In the wake of a bazillion “best books of the year” lists--
yes,
yes: ours included--on his Big Red’s Blog, Steve Hockensmith
complains quite rationally about the one that got away:
When someone lists their top 10 books of the year, the implication is they’ve read 40 or 50. I mean, what good’s a top 10 list when you’ve read 11 books? I’d actually be more interested in knowing which one didn’t make the list.

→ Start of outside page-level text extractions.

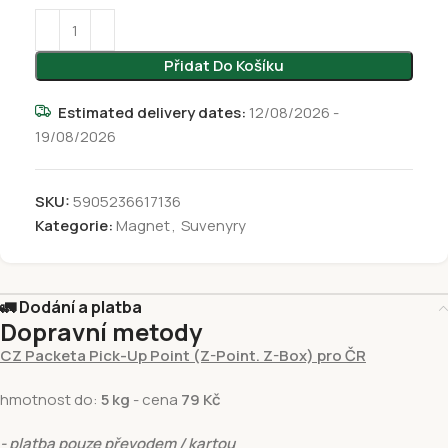
Přidat Do Košíku
Estimated delivery dates:
12/08/2026 -
19/08/2026
SKU:
5905236617136
Kategorie:
Magnet
,
Suvenyry
🚛 Dodání a platba
Dopravní metody
CZ Packeta Pick-Up Point (Z-Point. Z-Box) pro ČR
hmotnost do:
5 kg
- cena
79 Kč
- platba pouze převodem / kartou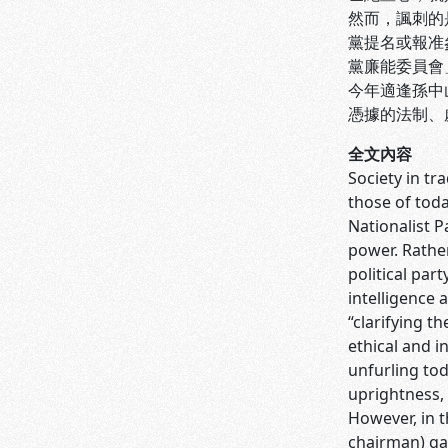
然而，諷刺的
黨提名或報准
黨廉能委員會
今年適逢孫中
憑據的法制、
全文內容
Society in tr
those of toda
Nationalist P
power. Rather
political part
intelligence 
“clarifying t
ethical and i
unfurling tod
uprightness, 
However, in t
chairman) gai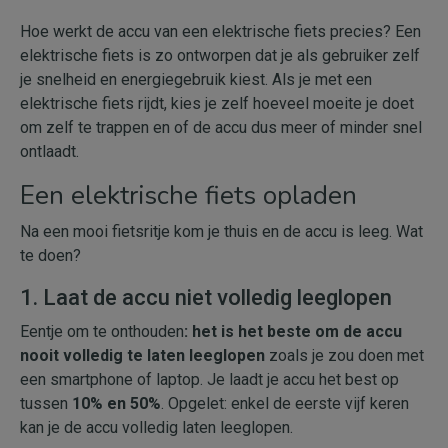
Hoe werkt de accu van een elektrische fiets precies? Een
elektrische fiets is zo ontworpen dat je als gebruiker zelf
je snelheid en energiegebruik kiest. Als je met een
elektrische fiets rijdt, kies je zelf hoeveel moeite je doet
om zelf te trappen en of de accu dus meer of minder snel
ontlaadt.
Een elektrische fiets opladen
Na een mooi fietsritje kom je thuis en de accu is leeg. Wat
te doen?
1. Laat de accu niet volledig leeglopen
Eentje om te onthouden
: het is het beste om de accu
nooit volledig te laten leeglopen
zoals je zou doen met
een smartphone of laptop. Je laadt je accu het best op
tussen
10% en 50%
. Opgelet: enkel de eerste vijf keren
kan je de accu volledig laten leeglopen.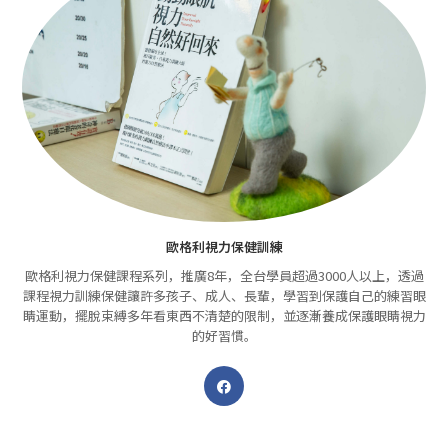
歐格利視力保健訓練
歐格利視力保健課程系列，推廣8年，全台學員超過3000人以上，透過
課程視力訓練保健讓許多孩子、成人、長輩，學習到保護自己的練習眼
睛運動，擺脫束縛多年看東西不清楚的限制，並逐漸養成保護眼睛視力
的好習慣。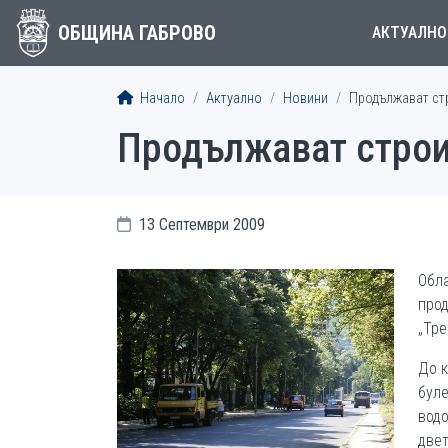
ОБЩИНА ГАБРОВО
АКТУАЛНО
Начало
Актуално
Новини
Продължават стр
Продължават строит
13 Септември 2009
Обла
прод
„Тре
До к
буле
водо
двет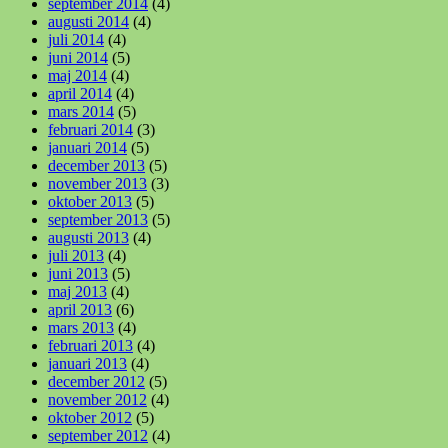
september 2014
(4)
augusti 2014
(4)
juli 2014
(4)
juni 2014
(5)
maj 2014
(4)
april 2014
(4)
mars 2014
(5)
februari 2014
(3)
januari 2014
(5)
december 2013
(5)
november 2013
(3)
oktober 2013
(5)
september 2013
(5)
augusti 2013
(4)
juli 2013
(4)
juni 2013
(5)
maj 2013
(4)
april 2013
(6)
mars 2013
(4)
februari 2013
(4)
januari 2013
(4)
december 2012
(5)
november 2012
(4)
oktober 2012
(5)
september 2012
(4)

Then he riffs on--quite engagingly--about the nature of “best” lists and his place in them, before actually giving us his reading rundown:
The Best Books I [Can Remember] Read[ing] in 2007
A Useless List by Steve ... uhhhh ... Hocken ... something
* Citizen Vince by Jess Walter
* The Amazing Adventures of Kavalier and Clay by Michael Chabon
* The books I was up against for the Best First Novel Edgar ... dammit (yes, I read them all)
* That novel with the guy who has to find the thing before those people do something awful to those other people over in that place
* Lamb by Christopher Moore
* And just to show you how long it can take me to get around to a worthy book: The Moonstone by Wilkie Collins, which I can only imagine graced more than one top 10 list when it was published ... in 1868.
Here’s hoping it won’t take me 150 years to get around to What the Dead Know or The Tin Roof Blowdown ...
Hockensmith’s next novel--his third “Holmes on the Range Mystery” (following this year’s
On the Wrong Track)--will be
The Black Dove, coming to bookstores in February.